Crise des sous-marins : la France peut-elle répliquer ?

par Frédéric SENNEVILLE Frédéric Senneville
Publié le 21 septembre 2021 à 18h04, mis à jour le 22 septembre 2021 à 8h22

Source : JT 20h WE

MEILLEURS AMIS - Après la rupture d'un contrat d'armement par l'Australie, Paris a rappelé ses ambassadeurs aux États-Unis et en Australie. Emmanuel Macron, lui, a annulé sa participation à l'Assemblée générale de l'ONU. Pour autant, la France dispose-t-elle d'autres moyens que ces gestes symboliques pour riposter ?

Annulation d'un gala à Washington et de rencontres bilatérales prévues, rappel des ambassadeurs, Assemblée générale de l'ONU boudée... La France a déployé ces derniers jours un arsenal de mesures symboliques et assez détonantes dans le langage feutré habituel de la diplomatie. Objectif : exprimer sa colère après la rupture du contrat avec l'Australie, et l'annonce d'un accord entre Américains, Australiens et Britanniques (AUKUS). Si des représailles sont réclamées par des dirigeants de l'opposition, le gouvernement semble pour l'heure s'en tenir à battre le rappel de ses soutiens européens. 

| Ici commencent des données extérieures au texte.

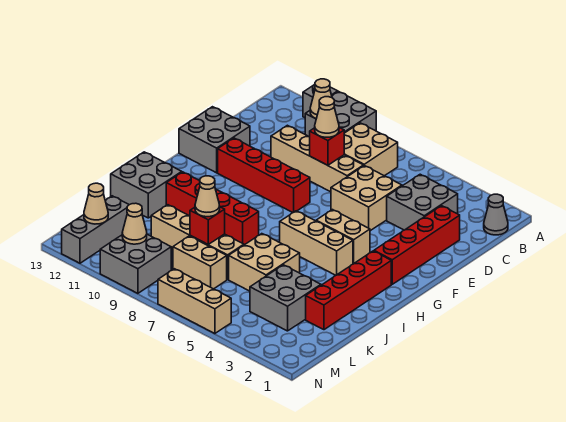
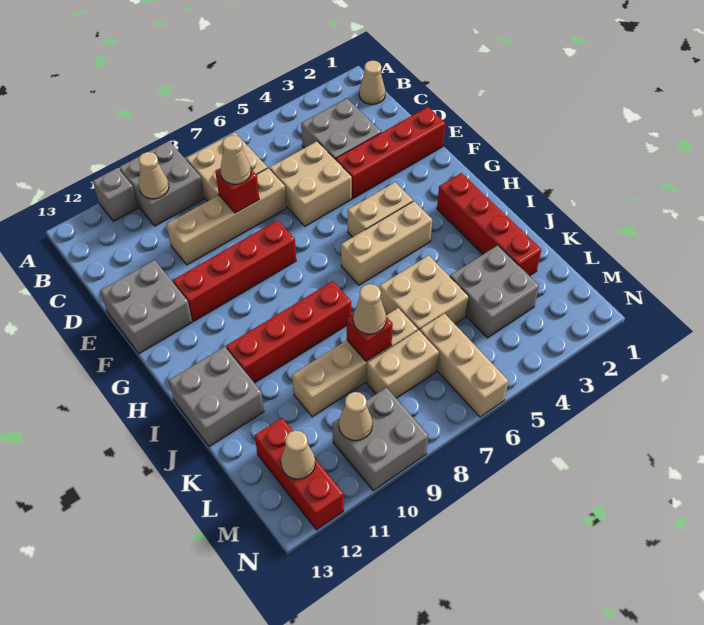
grey 1x1 cone [484,194,508,235] -> tan 1x1 cone [359,61,385,104]
red 1x4 brick [374,206,460,284] -> red 1x4 brick turned to [336,107,445,198]
grey 1x3 brick [62,196,129,263] -> red 1x3 brick [255,418,344,530]
tan 1x3 brick [158,269,231,334] -> tan 1x3 brick turned to [420,314,509,417]

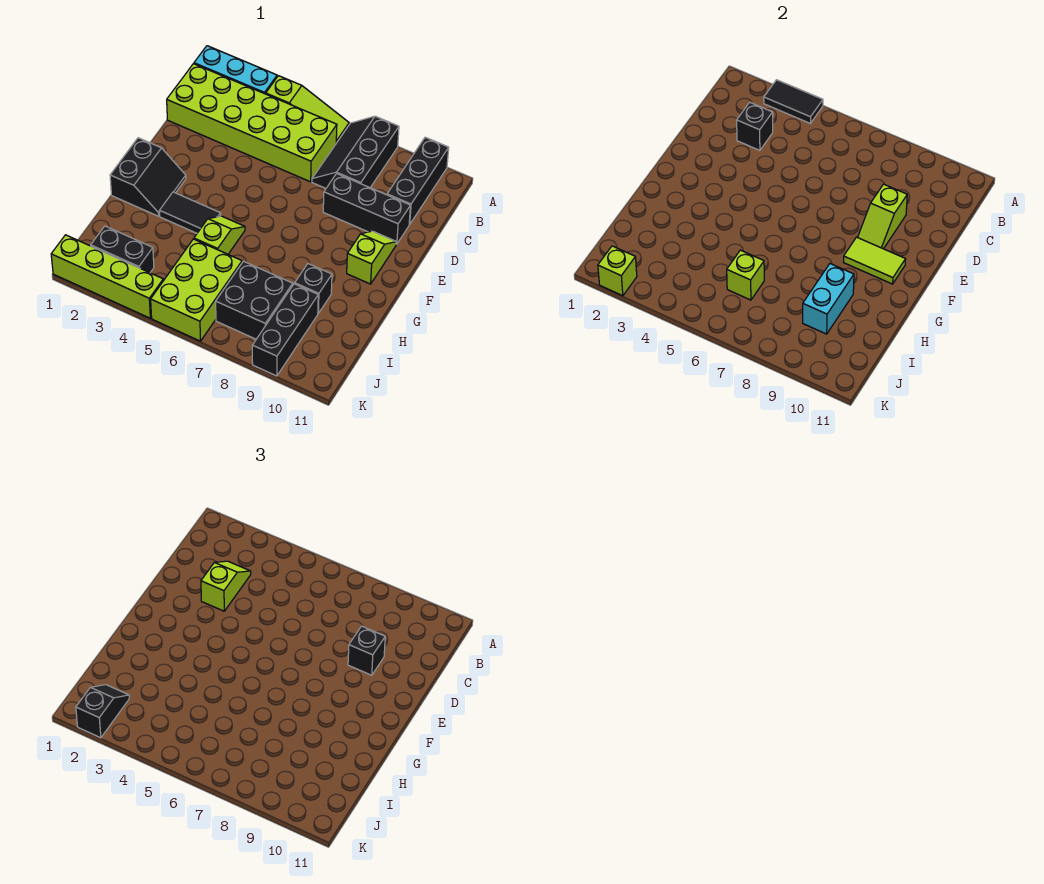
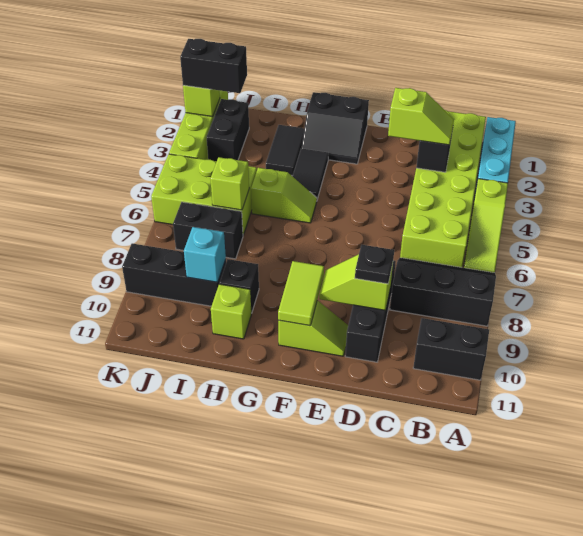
black 1x2 tile [764,80,823,123] -> black 1x2 tile moved to [266,125,304,176]
black 1x3 brick [387,137,449,224] -> black 1x2 brick [413,318,489,380]
black 1x1 brick [348,626,385,675] -> black 1x1 plate [355,245,394,284]
cyan 1x2 brick [803,264,854,334] -> cyan 1x1 brick [184,227,226,282]
none -> lime 1x1 brick [211,284,251,339]
black 2x2 brick [216,261,293,339] -> black 1x2 brick [173,202,243,259]
black 1x2 slope [76,685,129,738] -> black 1x2 brick [180,39,247,93]

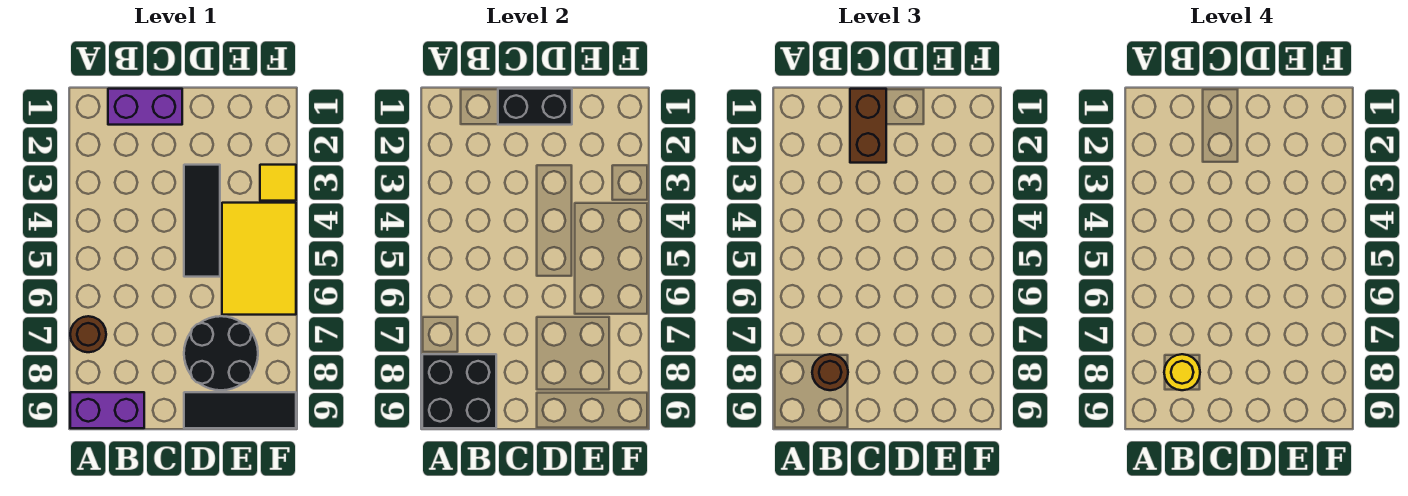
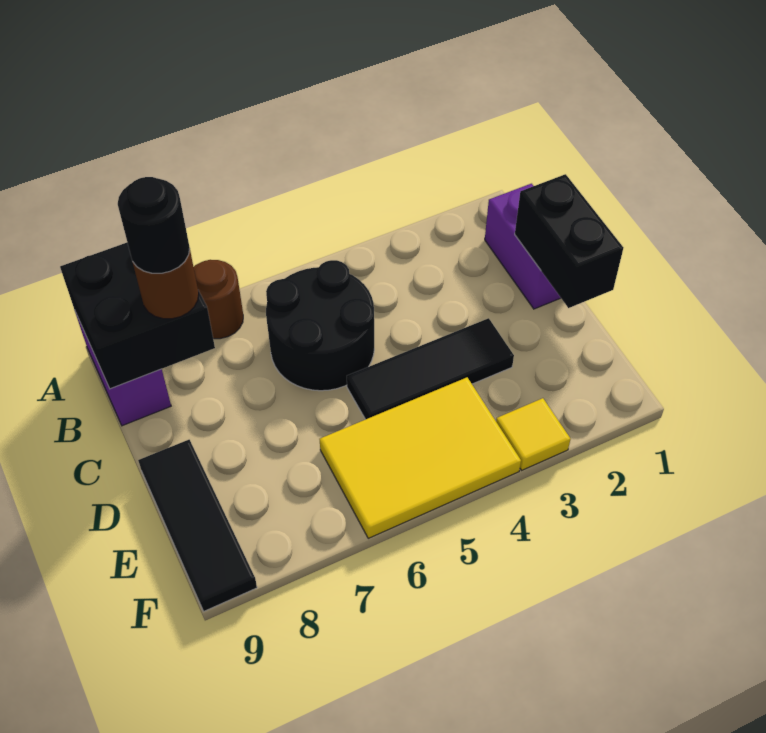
yellow 1x1 round brick [1164,354,1200,390] -> black 1x1 round brick [118,177,190,273]
brown 1x2 brick [850,89,886,163] -> none
black 2x2 round brick [184,316,258,390] -> black 2x2 round brick moved to [266,260,374,391]

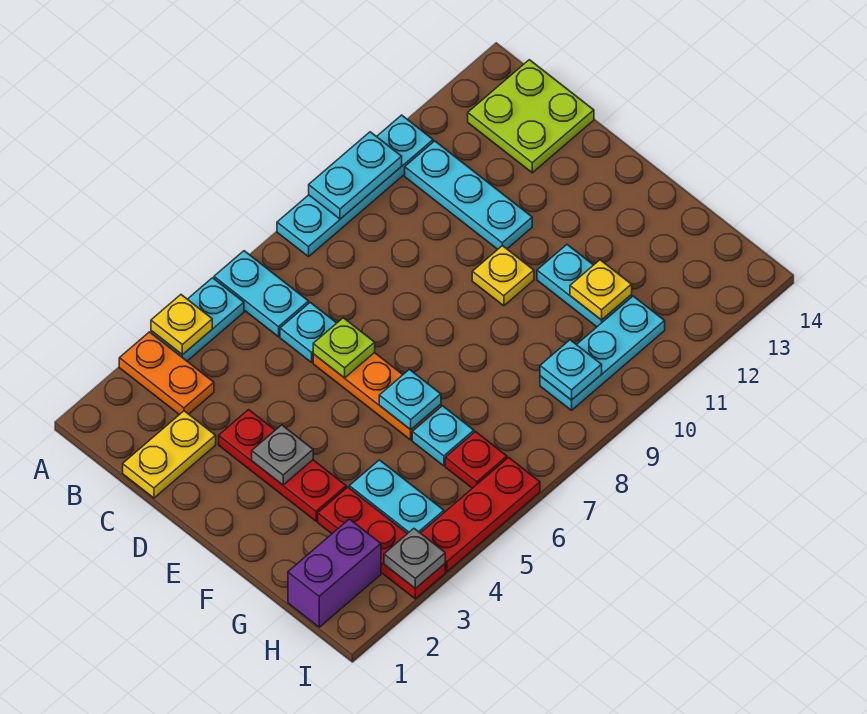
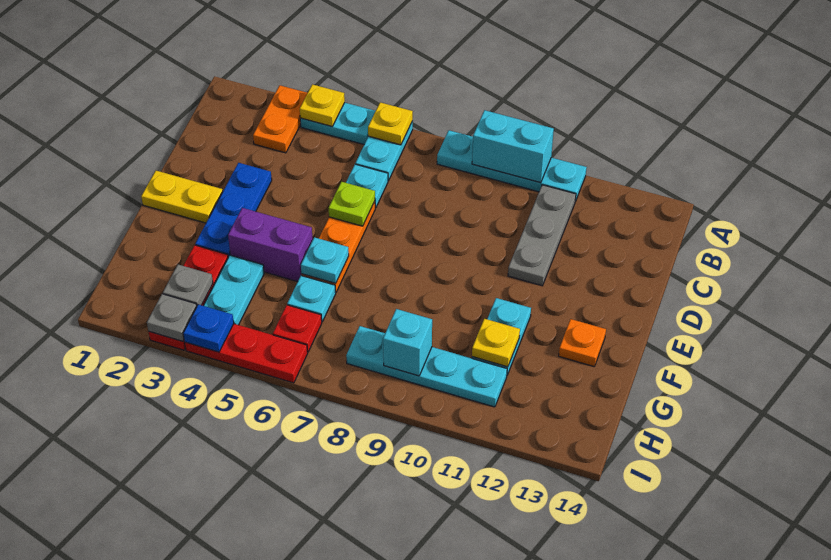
cyan 1x2 plate [309,132,402,219] -> cyan 1x2 brick [472,110,554,183]
cyan 1x3 plate [405,141,532,249] -> grey 1x3 plate [508,185,576,286]
lime 2x2 plate [468,60,594,173] -> none
yellow 1x2 plate [123,411,216,498] -> yellow 1x2 plate moved to [141,171,223,223]
red 1x3 plate [219,410,346,521] -> blue 1x3 plate [195,163,272,257]
grey 1x1 plate [252,425,313,485] -> grey 1x1 plate moved to [163,265,213,305]
yellow 1x1 plate [472,246,534,306] -> yellow 1x1 plate moved to [368,102,413,145]
none -> orange 1x1 plate [559,319,606,366]
purple 1x2 brick [288,519,381,627] -> purple 1x2 brick moved to [228,208,313,282]
cyan 1x3 plate [540,296,665,410] -> cyan 1x4 plate [346,326,507,407]
cyan 1x1 plate [540,340,602,400] -> cyan 1x1 brick [383,309,432,376]
none -> blue 1x1 plate [183,304,234,352]

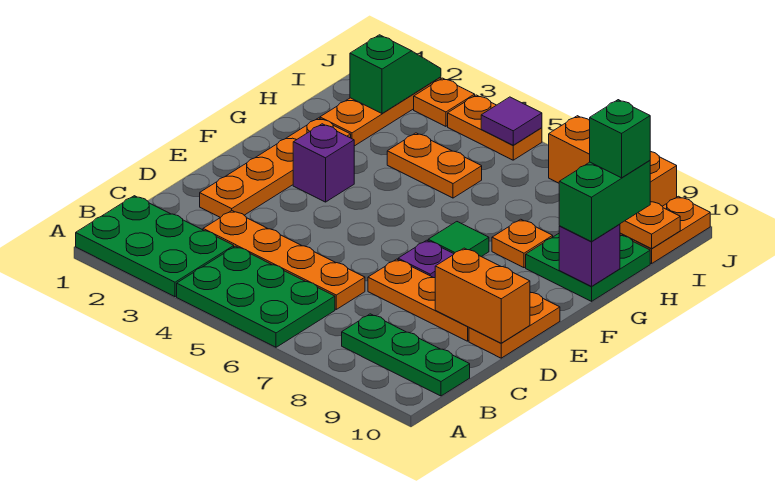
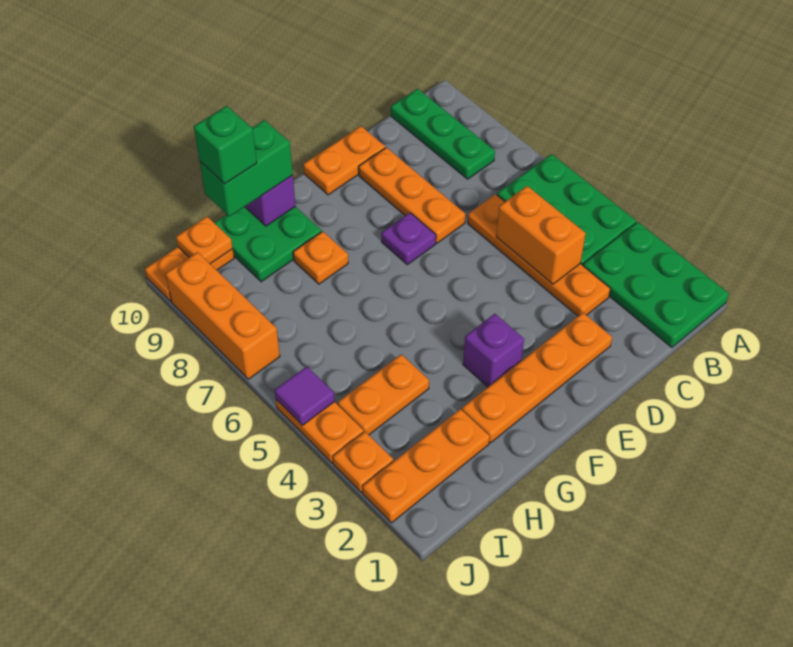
orange 1x2 brick [435,248,530,343] -> orange 1x2 brick moved to [496,186,586,284]
green 1x1 tile [428,222,489,257] -> none
orange 1x2 plate [387,133,482,198] -> orange 1x2 plate turned to [338,354,429,435]
green 1x2 slope [350,35,441,113] -> none

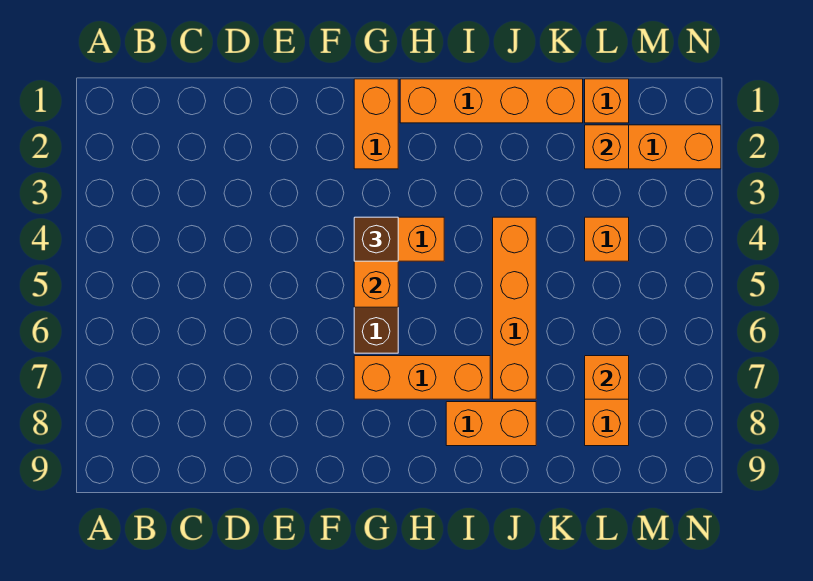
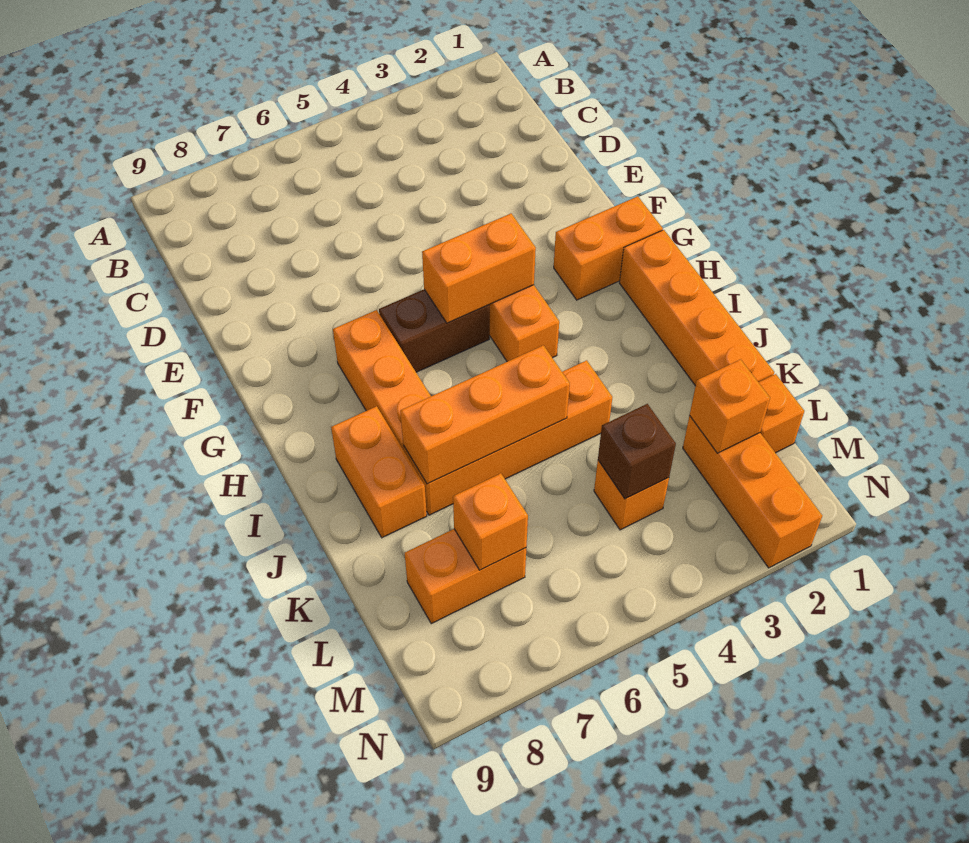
brown 1x1 brick [354,217,398,261] -> brown 1x1 brick moved to [598,404,676,499]
none -> orange 1x3 brick [400,345,570,484]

Non seulement la France a été dépossédée d'un contrat monumental, mais elle a surtout été exclue d'un accord stratégique entre alliés de premier plan dans la zone indo-pacifique, et tenue à l'écart de toute information. Aucune excuse n'a depuis été formulée, par aucun des acteurs de l'intrigue, qui s'en sont tenus à rappeler leur lien indéfectible à la France. Pire, ainsi que le révèle le New York Times aujourd'hui, Joe Biden et Emmanuel Macron avaient parlé avec chaleur de leur alliance au sein de l'OTAN en juin dernier dans les Cornouailles (photo en tête de cet article), alors que le soir même et au même endroit, le président américain rencontrait Scott Morrison et Boris Johnson pour une mise au point de leur accord secret. Des voix d'opposition s'élèvent pour réclamer des rétorsions à la hauteur de l'offense, mais est-ce vraiment la stratégie que va appliquer le président français ?

Après plusieurs manifestations de sa colère, comme le rappel de ses ambassadeurs ou l'annulation de la participation du président à l'Assemblée générale de l'ONU, et dans l'attente du processus de réparation commerciale à la suite de la rupture du contrat d'armement, la France va-t-elle envisager des mesures moins symboliques ? En réalité, les moyens dont elle dispose sont assez limités. Si un retrait de l'OTAN est réclamé par une frange de l'opposition, le gouvernement n'a pas évoqué cette piste. L'hypothèse d'un boycott des produits américains n'est pas même envisagée : les États-Unis sont le deuxième partenaire commercial de la France, qui aurait donc beaucoup trop à y perdre.

C'est plutôt le rappel de ses soutiens que semble battre la diplomatie française. Le président s'est ainsi entretenu aujourd'hui avec le Premier ministre indien, et les deux dirigeants ont réaffirmé leur volonté "d'agir conjointement"dans la zone indo-pacifique, justement concernée par l'accord AUKUS.

Depuis hier, les dirigeants européens se succèdent également pour "mettre les chariots en cercle", autour de la France injustement spoliée. Ursula von der Leyen puis Charles Michel ont ainsi réaffirmé leur soutien à Paris, à la veille du début de l'Assemblée générale de l'ONU. Selon le spécialiste des Etats-Unis, Jean-Eric Branaa, c'est l'occasion pour Emmanuel Macron de "rallier les Européens à son panache blanc". C’est pour lui à une "colère politique, que l'on assiste, et qui va permettre à la France de faire avancer ses projets". Le président français cherche depuis longtemps une occasion de convaincre ses partenaires européens de se doter d'une "autonomie stratégique", qu'il a peut-être trouvé ici. Il y a un mois, le retrait américain d'Afghanistan sans concertation avait déjà stupéfait nombre de chancelleries, et remis le sujet d'une armée européenne sur la table. 

Un premier test aura lieu dès cette semaine, avec la rencontre prévue en marge de l'Assemblée de l'ONU à New York, entre le Premier ministre australien et une délégation européenne emmenée par Ursula von der Leyen. Au menu de cette rencontre justement, des discussions prévues de longue date en vue du traité de libre-échange entre l'Union Européenne et l'Australie. Une occasion d'observer à quel point le ralliement des partenaires européens de la France est effectif. Selon des sources  citées par la presse australienne, le gouvernement français chercherait d'ailleurs en coulisses à "faire dérailler" ces discussions.